A lively, multicultural crew of teenagers around 16 and 17, are looking forward to graduating from school soon. This summer they are raring to go, open for whatever might come their way and also a little bit funky because, of course, they’ve heard a few things about how it’s not an easy employment market for young people. Then there’s climate change, energy policy, conflicts over water and raw materials and the division of people into rich and poor…

Closer to home, right at this moment, their teachers have an epoch of societal change on the agenda. But the youngsters no longer take their school as a place of learning so seriously anymore. They would much rather meet one another at their hangouts in the old town or visit people and places where societal changes are already at full tilt. The school also has contacts with Hamburg and this is where the students want to come for their graduation trip.

One of them is INNO. She is quite different. She seems to be something of an Attac activist and hacker and is a well-networked blogger. With demanding questions, outside-the-box suggestions and her rough charm she is often well ahead.

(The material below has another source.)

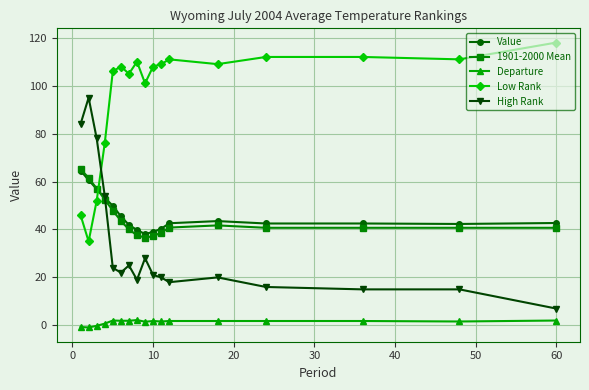

Is this an area chart (filled region under the line)?

No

During their independent explorations on the Internet, via Skype, in laboratories, contacting individual experts, inventors and through their own activities, these young people examine the influences of trailblazing inventions and ideas on society and their own lives. They discover what a great effect innovations can have – but also that many so-called innovations have contributed to the fatal destruction of our environment and are still doing so.

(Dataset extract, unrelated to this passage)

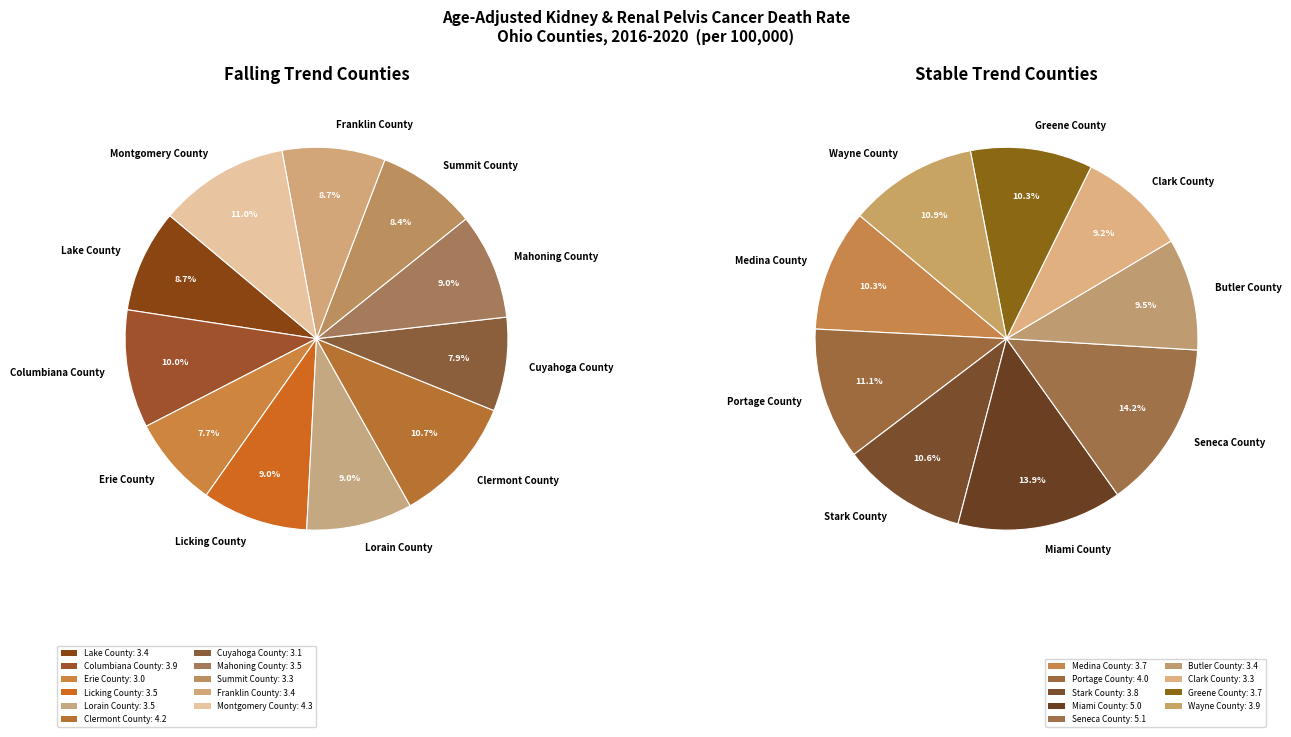

Count the number of slices in the pie.

20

So they ask themselves which innovations, if any, could be sustainable without damaging nature and endangering the future of coming generations by the destructive exploitation of raw materials?

On their graduation trip to Hamburg they swap experiences with their counterparts at a progressive school. They quickly realize the students there have the same questions but sometimes different solutions. Together they look up innovating scientists, technology experts, grassroots activists and lobbyists. The companies and organizations involved – Attac and Greenpeace, for example – operate on the local, national and international levels in the fields of science, energy, the environment and social issues.

By the end they know for sure: the solutions lie beyond everyday reality as we perceive it and through their own creativity, outside-the-box thinking and willingness to exchange knowledge in cooperation with others there ain’t no mountain high enough they can’t climb! They CAN change the world!

It can now all kick off.

The film is a colourful rag rug of many elements. Two highly engaged observational cameras accompany the young adults everywhere they go. The adolescents also film their own videos of their discoveries – not only for themselves but also for their rapidly developing website. Archive material brings in historical information, the Internet delivers the latest information on societal developments. CGI and animated inserts illustrate complicated content. Comic cartoons caricature the state of things and the young adults also use the theatrical stage to act out opposing opinions.